**Source text**
The rabble-rousing Sejusa forcibly demanded that his wife stays with him, and Museveni responded by ordering his arrest and detention in a trench (andaaki) until March 1985. Still unsure what might happen, Museveni, according to Maj. Kazoora’s accounts, began wielding a light machine gun openly in breach of concealment rules under which combatants of the enemy force could carry weapons only at night to avoid detection.

“Hearing of Tinyefuza’s behaviour, for the first time in a long time, the Chairman of the High Command (CHC) moved with light machine gun in broad day light, Kazoora writes, “He (Museveni) said he had come to quell a rebellion and that he was ready to break Tinyefuza’s legs into pieces.” He never fired a shot at Sejusa though, but humiliated him with a long confinement.

But Sejusa’s stubborn spirit never died, if it ever will. He is said in the bush to have regularly mocked now Col. Kibirango assigned to guard him while caged.
At the time of his suspension and detention on September 23, 1984, he was a member of the High Command and Director General of Intelligence and Security, a designation similar to his present portfolios in government.

By other accounts, Sejusa’s insubordination came about then, as now, in part by power going into his head.
Brig. Matayo Kyaligonza, in manuscript of his book on Agony of Power, noted that Sejusa in the 1984 saga should have known that he had crossed the Rubicon by publicly scorning and undermining the Chairman of the High Command at a time when the NRA was well-structured with a well-thought-of hierarchy.

He writes that: “Tinyefuza may have thought he meant well. But going overboard to undermine the CHC might have been in bad taste. That shows just how much power can put us in trouble.”

When truth tellers were victimised

Ugandans are fairly familiar with Sejuja’s excesses in the discharge of his official assignments. As such, his random eccentric behaviour surprises only the uninitiated.

For instance in 1991, then Tinyefuza as commander of Operation North placed the entire northern Uganda – from Karuma to the South Sudan border – under a security lockdown and allegedly employed scorched-earth approach to rummage through a region whose inhabitants he suspected aided notorious Lord’s Resistance Army (LRA) rebels.
He ordered for then State Minister for Foreign Affairs, Omara Atubo, and 18 other prominent political leaders to be rounded up, caned at Lira barracks and incarcerated at Luzira Prisons for a year over treason charges for speaking out against army brutality, and proposing talks to end the rebellion.

“What shocked me is the government was aware of what Tinyefuza did and President Museveni took no action, Mr Atubo said of his ordeal 22 years ago. “I’m surprised Museveni has tolerated Tinyefuza this long and I can’t understand why.”

**Task set**
**A.** In the passage on Sejusa, what two positions did he hold when he was suspended and detained on September 23, 1984?
**B.** Transcribe the part of the passage on Sejusa that opens with the words "Ugandans are fairly" and closes with "Army (LRA) rebels.".

**Data for review**
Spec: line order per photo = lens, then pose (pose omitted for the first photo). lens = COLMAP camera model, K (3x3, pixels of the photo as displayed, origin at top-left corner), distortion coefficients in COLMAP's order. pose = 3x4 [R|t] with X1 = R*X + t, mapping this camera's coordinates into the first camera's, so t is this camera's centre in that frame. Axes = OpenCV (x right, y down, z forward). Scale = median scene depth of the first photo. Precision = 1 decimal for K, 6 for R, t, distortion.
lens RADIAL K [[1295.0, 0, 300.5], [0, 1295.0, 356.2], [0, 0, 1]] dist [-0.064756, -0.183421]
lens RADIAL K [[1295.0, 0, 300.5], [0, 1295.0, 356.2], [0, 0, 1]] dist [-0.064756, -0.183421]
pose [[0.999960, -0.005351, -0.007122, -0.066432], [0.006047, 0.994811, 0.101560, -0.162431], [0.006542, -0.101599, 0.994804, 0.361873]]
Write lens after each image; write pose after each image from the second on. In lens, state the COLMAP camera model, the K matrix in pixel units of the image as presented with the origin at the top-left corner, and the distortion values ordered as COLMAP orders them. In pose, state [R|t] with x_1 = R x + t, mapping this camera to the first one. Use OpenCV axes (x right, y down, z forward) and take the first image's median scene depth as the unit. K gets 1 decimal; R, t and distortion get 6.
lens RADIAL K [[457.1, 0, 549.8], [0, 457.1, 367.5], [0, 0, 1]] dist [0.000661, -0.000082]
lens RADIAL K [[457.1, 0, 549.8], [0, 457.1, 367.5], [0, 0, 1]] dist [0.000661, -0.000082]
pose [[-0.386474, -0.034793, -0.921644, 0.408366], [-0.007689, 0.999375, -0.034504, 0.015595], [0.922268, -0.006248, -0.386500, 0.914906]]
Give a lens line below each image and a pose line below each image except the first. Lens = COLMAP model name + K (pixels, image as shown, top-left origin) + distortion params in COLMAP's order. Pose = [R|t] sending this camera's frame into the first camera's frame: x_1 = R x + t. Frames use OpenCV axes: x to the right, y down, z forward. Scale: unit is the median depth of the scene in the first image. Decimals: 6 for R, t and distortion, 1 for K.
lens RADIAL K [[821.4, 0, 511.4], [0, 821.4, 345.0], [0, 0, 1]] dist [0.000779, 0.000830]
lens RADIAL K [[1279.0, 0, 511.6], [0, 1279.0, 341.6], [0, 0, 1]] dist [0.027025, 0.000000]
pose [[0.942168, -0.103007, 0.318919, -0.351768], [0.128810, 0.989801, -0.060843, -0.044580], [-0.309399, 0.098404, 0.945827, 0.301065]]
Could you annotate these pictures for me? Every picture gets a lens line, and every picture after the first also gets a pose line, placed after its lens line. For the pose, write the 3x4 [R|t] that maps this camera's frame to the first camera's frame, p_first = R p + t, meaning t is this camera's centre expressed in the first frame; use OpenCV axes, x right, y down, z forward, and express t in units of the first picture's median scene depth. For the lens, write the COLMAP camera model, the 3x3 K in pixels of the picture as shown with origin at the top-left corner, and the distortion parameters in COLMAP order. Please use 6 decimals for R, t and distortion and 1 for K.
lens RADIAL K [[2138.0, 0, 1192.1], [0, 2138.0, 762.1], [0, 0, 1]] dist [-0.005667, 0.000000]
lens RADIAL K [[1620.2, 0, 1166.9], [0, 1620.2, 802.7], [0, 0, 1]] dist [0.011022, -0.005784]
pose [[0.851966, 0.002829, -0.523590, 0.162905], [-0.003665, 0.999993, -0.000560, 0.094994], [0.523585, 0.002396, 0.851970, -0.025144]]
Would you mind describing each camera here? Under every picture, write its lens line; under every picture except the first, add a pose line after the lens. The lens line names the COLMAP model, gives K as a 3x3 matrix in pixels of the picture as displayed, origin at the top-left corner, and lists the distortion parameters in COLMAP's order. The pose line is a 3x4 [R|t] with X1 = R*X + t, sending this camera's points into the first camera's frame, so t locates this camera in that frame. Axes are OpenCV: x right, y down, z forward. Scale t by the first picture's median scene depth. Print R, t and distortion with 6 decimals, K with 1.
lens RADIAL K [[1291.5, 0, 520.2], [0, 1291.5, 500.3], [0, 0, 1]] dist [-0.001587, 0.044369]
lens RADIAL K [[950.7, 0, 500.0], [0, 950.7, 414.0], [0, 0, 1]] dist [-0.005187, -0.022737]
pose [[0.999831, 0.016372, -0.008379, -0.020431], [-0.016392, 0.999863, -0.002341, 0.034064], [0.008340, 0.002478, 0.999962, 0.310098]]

**Answers for each item**
**A.** He was a member of the High Command and Director General of Intelligence and Security.

**B.**
Ugandans are fairly familiar with Sejuja’s excesses in the discharge of his official assignments. As such, his random eccentric behaviour surprises only the uninitiated.

For instance in 1991, then Tinyefuza as commander of Operation North placed the entire northern Uganda – from Karuma to the South Sudan border – under a security lockdown and allegedly employed scorched-earth approach to rummage through a region whose inhabitants he suspected aided notorious Lord’s Resistance Army (LRA) rebels.